(GIVEN ENTRIES):
↓↓↓

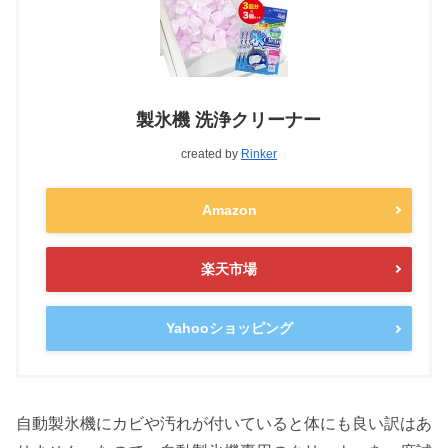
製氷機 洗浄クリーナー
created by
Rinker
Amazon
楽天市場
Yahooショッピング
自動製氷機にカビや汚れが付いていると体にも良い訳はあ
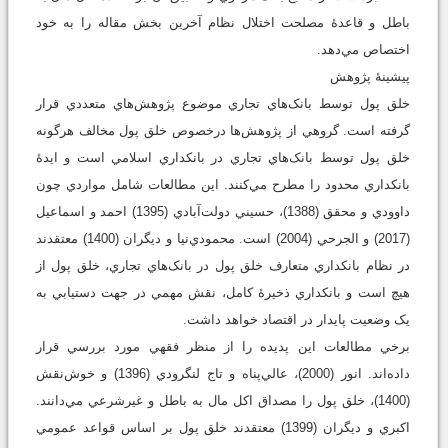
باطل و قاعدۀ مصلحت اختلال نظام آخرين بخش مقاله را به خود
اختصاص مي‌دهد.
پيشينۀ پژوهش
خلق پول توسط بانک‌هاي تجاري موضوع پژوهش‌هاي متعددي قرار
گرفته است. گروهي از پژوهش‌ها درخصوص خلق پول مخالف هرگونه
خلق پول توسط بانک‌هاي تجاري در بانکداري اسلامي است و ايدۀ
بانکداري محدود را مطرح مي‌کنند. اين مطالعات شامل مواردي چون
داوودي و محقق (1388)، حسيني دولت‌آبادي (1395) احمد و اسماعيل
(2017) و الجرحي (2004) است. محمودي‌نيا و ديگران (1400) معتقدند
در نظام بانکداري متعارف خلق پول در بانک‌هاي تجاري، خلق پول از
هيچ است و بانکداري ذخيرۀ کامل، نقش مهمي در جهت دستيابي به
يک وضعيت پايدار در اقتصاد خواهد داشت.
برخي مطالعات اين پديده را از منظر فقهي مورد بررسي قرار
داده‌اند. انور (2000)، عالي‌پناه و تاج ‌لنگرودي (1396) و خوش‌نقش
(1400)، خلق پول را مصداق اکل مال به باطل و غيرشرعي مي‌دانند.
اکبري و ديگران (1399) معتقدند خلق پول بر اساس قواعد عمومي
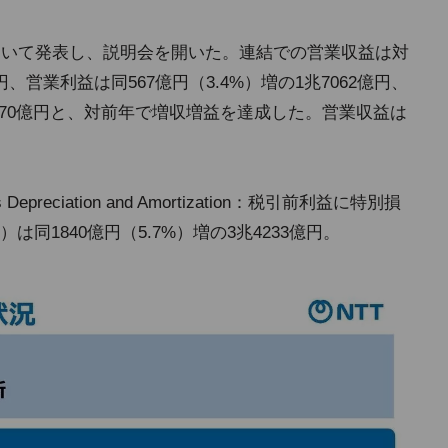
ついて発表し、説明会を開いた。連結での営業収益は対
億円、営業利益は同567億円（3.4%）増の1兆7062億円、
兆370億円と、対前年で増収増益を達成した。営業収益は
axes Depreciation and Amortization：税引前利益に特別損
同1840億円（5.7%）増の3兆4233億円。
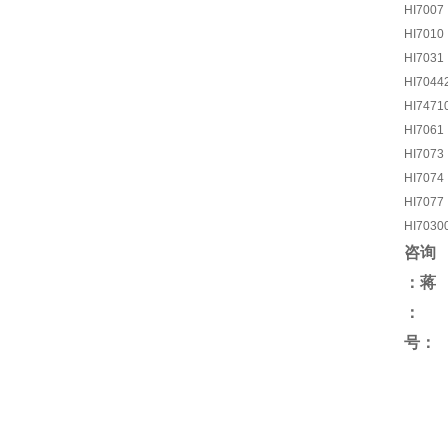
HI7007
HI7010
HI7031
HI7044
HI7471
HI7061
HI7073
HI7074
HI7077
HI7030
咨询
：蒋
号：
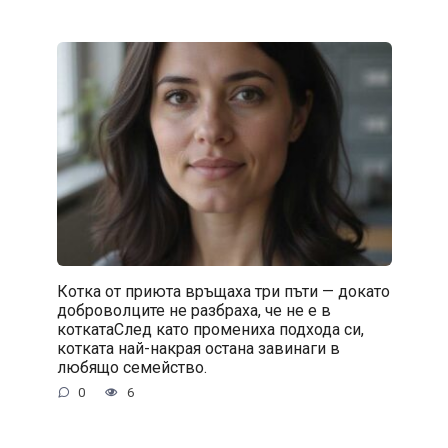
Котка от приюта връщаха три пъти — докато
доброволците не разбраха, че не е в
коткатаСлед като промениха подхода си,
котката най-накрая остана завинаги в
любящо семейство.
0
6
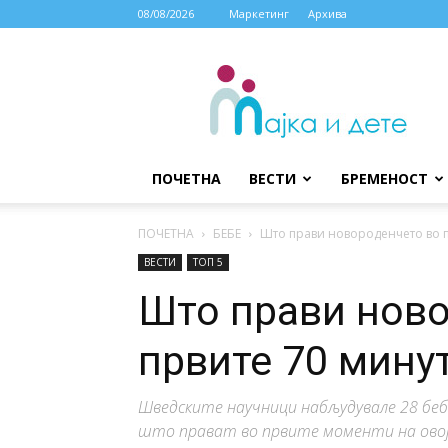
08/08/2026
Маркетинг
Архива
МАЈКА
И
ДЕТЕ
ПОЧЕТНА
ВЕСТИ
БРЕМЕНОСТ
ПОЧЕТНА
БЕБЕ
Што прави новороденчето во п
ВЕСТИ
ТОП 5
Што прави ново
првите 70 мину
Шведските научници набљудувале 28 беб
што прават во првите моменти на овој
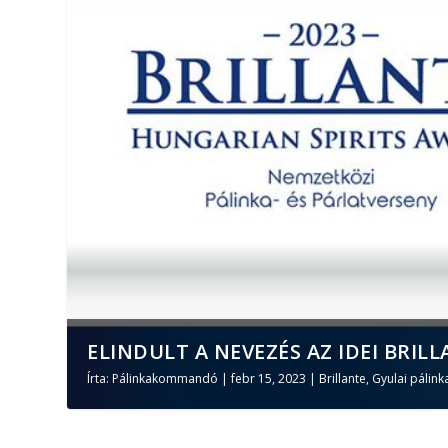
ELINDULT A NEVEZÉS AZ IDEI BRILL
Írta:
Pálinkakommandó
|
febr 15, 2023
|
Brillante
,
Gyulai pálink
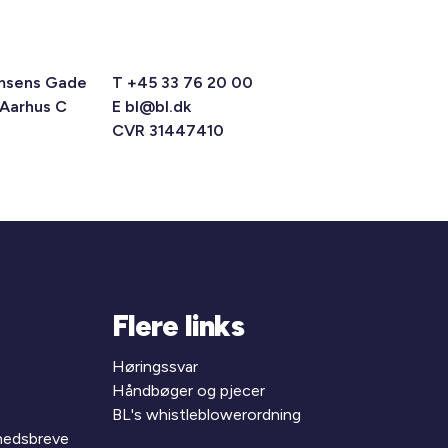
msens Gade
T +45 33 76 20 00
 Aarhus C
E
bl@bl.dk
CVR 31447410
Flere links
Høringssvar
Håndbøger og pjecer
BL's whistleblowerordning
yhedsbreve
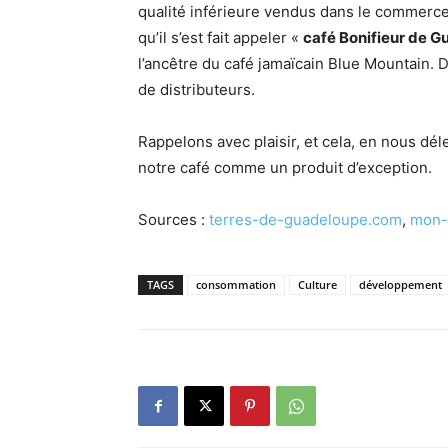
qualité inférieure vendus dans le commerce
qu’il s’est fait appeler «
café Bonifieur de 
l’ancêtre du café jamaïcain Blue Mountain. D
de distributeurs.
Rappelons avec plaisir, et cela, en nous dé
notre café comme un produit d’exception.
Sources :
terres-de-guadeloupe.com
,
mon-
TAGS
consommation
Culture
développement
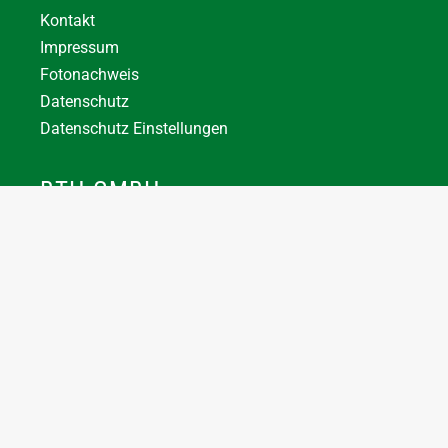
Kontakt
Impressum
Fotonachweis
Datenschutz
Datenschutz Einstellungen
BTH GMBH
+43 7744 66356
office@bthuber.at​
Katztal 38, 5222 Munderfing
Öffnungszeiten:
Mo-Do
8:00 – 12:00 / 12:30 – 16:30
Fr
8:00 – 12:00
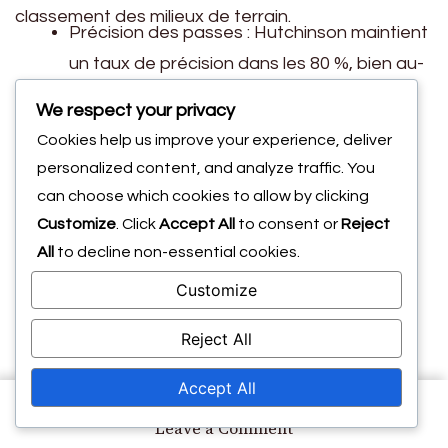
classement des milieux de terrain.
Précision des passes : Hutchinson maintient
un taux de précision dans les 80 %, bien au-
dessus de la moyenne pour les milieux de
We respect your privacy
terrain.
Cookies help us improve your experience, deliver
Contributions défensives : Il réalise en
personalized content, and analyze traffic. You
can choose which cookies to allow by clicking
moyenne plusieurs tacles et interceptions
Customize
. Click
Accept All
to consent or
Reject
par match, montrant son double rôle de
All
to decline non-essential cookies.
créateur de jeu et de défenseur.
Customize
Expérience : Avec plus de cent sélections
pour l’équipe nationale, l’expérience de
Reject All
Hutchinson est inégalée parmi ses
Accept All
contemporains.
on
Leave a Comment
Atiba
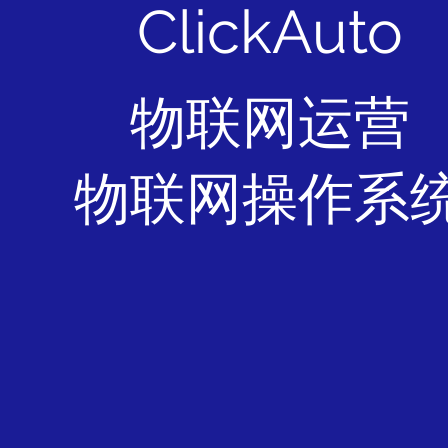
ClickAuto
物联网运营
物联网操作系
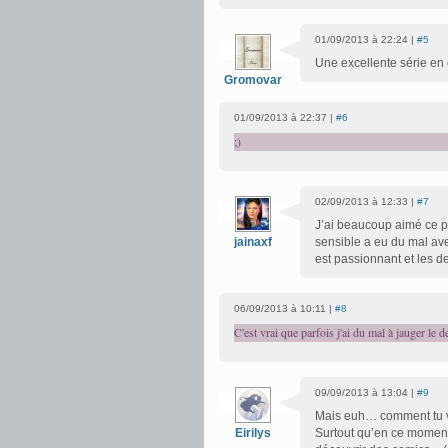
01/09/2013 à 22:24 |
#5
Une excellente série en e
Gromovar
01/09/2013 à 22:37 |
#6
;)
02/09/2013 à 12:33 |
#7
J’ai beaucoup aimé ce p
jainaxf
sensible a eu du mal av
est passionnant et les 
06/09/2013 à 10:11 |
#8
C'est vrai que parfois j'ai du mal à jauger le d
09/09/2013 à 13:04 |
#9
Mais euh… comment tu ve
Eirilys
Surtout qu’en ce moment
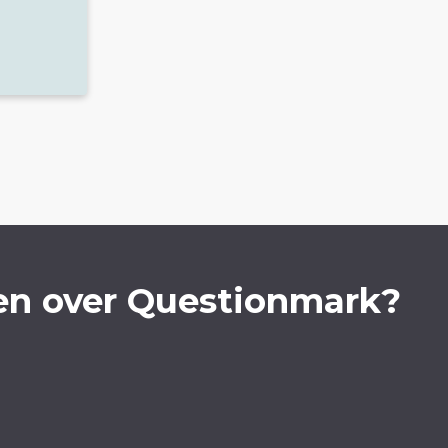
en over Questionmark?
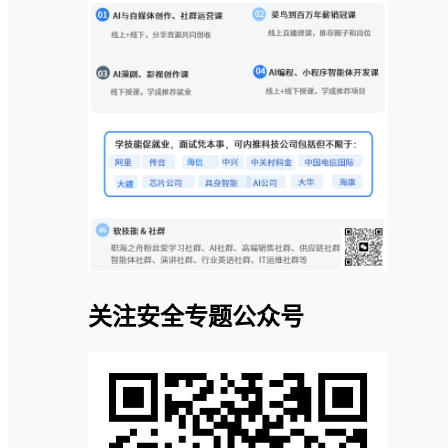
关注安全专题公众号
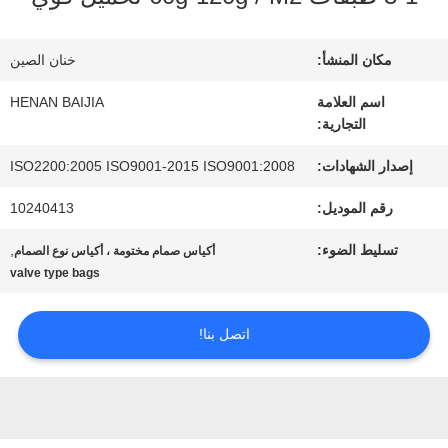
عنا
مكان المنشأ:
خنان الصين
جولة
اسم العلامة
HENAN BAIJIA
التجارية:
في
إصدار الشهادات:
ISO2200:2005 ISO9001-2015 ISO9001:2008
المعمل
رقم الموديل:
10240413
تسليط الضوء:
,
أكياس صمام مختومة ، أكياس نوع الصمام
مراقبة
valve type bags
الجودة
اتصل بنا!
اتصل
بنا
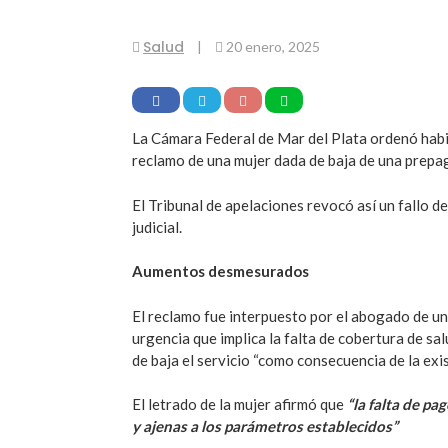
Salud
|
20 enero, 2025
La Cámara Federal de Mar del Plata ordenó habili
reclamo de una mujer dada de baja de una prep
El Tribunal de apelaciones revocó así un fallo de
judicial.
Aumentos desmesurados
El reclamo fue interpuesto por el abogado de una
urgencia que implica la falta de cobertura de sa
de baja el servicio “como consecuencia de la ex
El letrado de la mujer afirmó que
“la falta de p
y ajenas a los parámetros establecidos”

↑↑↑

(WORK INSTRUCTIONS): Where a line of the listing holds the string "café", copy that line.

(RESULT BELOW):
café Bonifieur de 
l’ancêtre du café jamaïcain Blue Mountain. D
notre café comme un produit d’exception.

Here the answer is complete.